ZATC: Recentemente, no Brasil, a movimentação das peças no xadrez do autoritarismo tem gerado uma série de conflitos nas capitais e no interior. Seria massa se você comentasse sobre como é que tá esse lance nas ruas do Rio de Janeiro e o que é que você sente sobre a importância do movimento Hip Hop pra  articulação e mobilização da galera.

EMECÊ: Então. A gente tá vendo aí uma indução, um acirramento de humores diante daquilo que tá sendo colocado e as pessoas estão tendo que se posicionar, né? Mas, porra, a gente tá na luta também no momento em que algumas habilidades nossa estão sendo colocadas à prova. Eu acho que uma coisa que pra mim é gritante, até mesmo enquanto professor, é saber que esse manuseio do conhecimento, do argumento, do entendimento do mundo tá muito longe. Se existe um projeto político implícito de idiotização das massas, acho que a gente tá num momento que isso tá sendo bem explícito. Acho que a educação brasileira, quando ela se torna algo universal, acessível à todos, acho que existe um esvaziamento do ponto de vista de realmente se fomentar cabeças pensantes e isso foi proposital. Dá pra perceber. E aí você tem a capital com os acirramentos mais frequentes, pois existem maiores mobilizações e os interiores sofrem muito porque tudo acontece de maneira mais lenta. O acesso à determinados contextos, conceitos e ideias está sempre mais lento em relação à capital. Então, no interior, as coisas vão à reboque. O sistema democrático burguês, da forma que é apresentado no interior, ele deteriora toda a nossa malha de percepção e de acesso. Se existe uma educação precária na capital, no interior é três vezes mais precária. Saúde, mesma coisa. A acessibilidade à arte é bem mais precária. As pessoas acabam aceitando discursos que não tem muita complexidade. E o discurso autoritário não é complexo, é um discurso fácil de assimilar e não há direito à resposta ou contradição. Isso é uma merda. E assim: o Hip Hop… pode ser. Mas não pode ser colocado como elemento primordial porque é feito por pessoas. As pessoas é que tem que ter o acesso, o manuseio de determinadas ideias e lógicas e colocar isso no Hip Hop pra que seja uma ferramenta. Se as pessoas que fazem Hip Hop não tiverem acesso e não se preocuparem em ler e estudar e propor mudanças em si mesmas e em seu entendimento enquanto seres coletivos que precisam se movimentar em prol de um coletivo, o Hip Hop não vai refletir isso. É aí que entra o X da questão.

ZATC: Nesse espaço final da troca de ideia você pode ficar de boa pra comentar sobre o que quiser. Massa? Fábio, valeu pra participação. Muita força pros corres! Abraço.

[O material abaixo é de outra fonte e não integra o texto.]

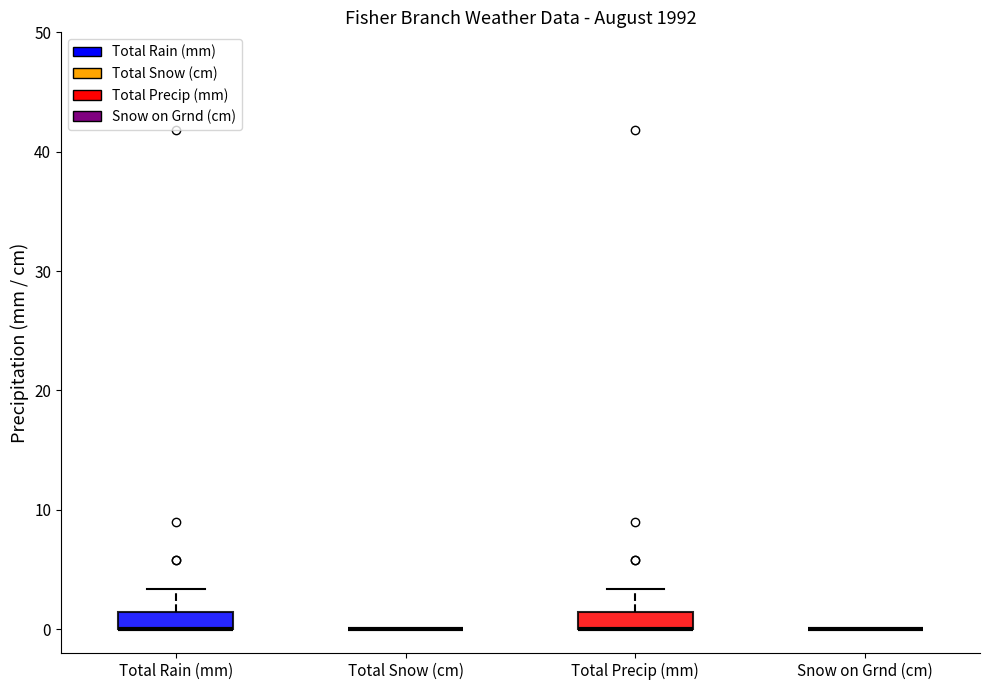

Where does the upper whisker of the box for Total Precip (mm) end on the y-axis? The values are not printed on the chart, so give them approximately, as read against the axis.

3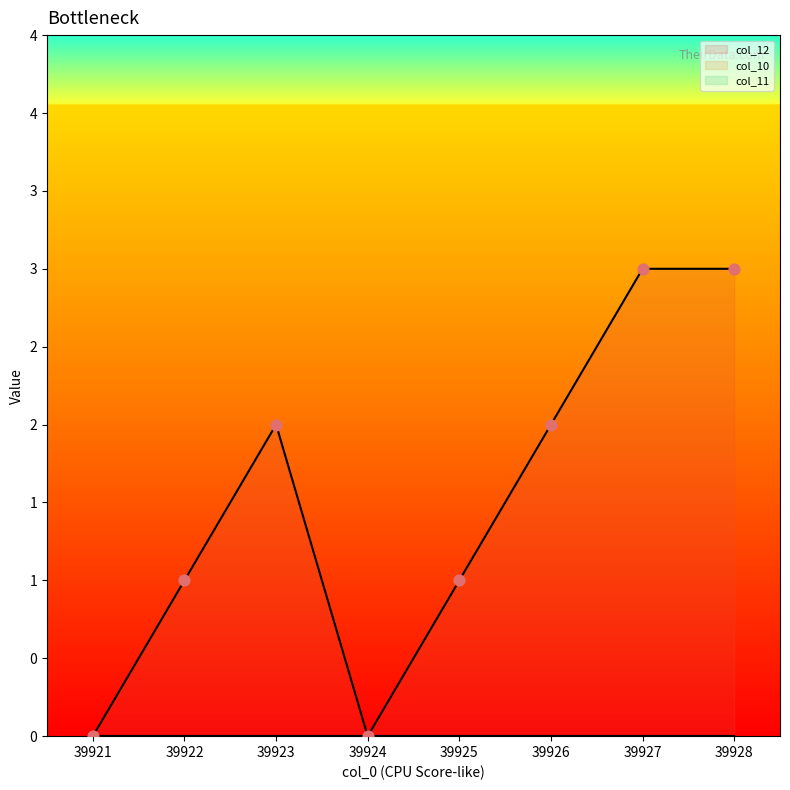

Which series has the largest Y range (max minus min)?

col_12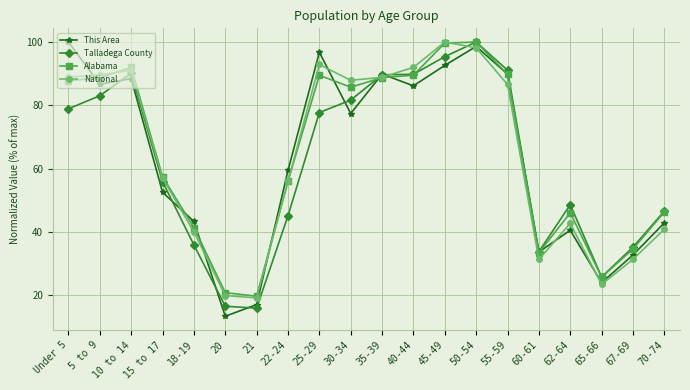

What is the sum of the Alabama values at 60-61 and 5 to 9?

122.1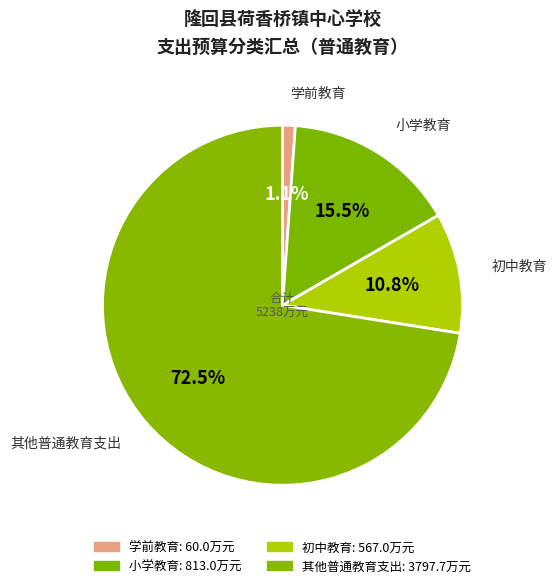

How much of the chart is everything except 初中教育?

89.2%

EMECÊ: Então, pra fechar aí a proposta, o que eu posso dizer pras pessoas é que a gente tá num período de luta, como a gente sempre esteve, mas eu acho que agora as coisas estão sendo colocadas de maneira mais… contundentes, no sentido de dizer exatamente quem é quem. Nós sabemos quem aponta os fuzis e agora nós estamos descobrindo quem formula a diretriz. Chega de ingenuidade. Vamo encarar a coisa séria com preparo, com estrutura, com empenho e com estudo. Porque sem isso a gente já era! Já estamos em uma situação de desvantagem. Diante dessa situação de desvantagem a gente não vai estudar? Não vai se estruturar? Não vai se balizar? Não vai se preparar? Aí nem é preciso lutar, porque já perdeu. Então: vamo que vamo que a porrada é na moleira!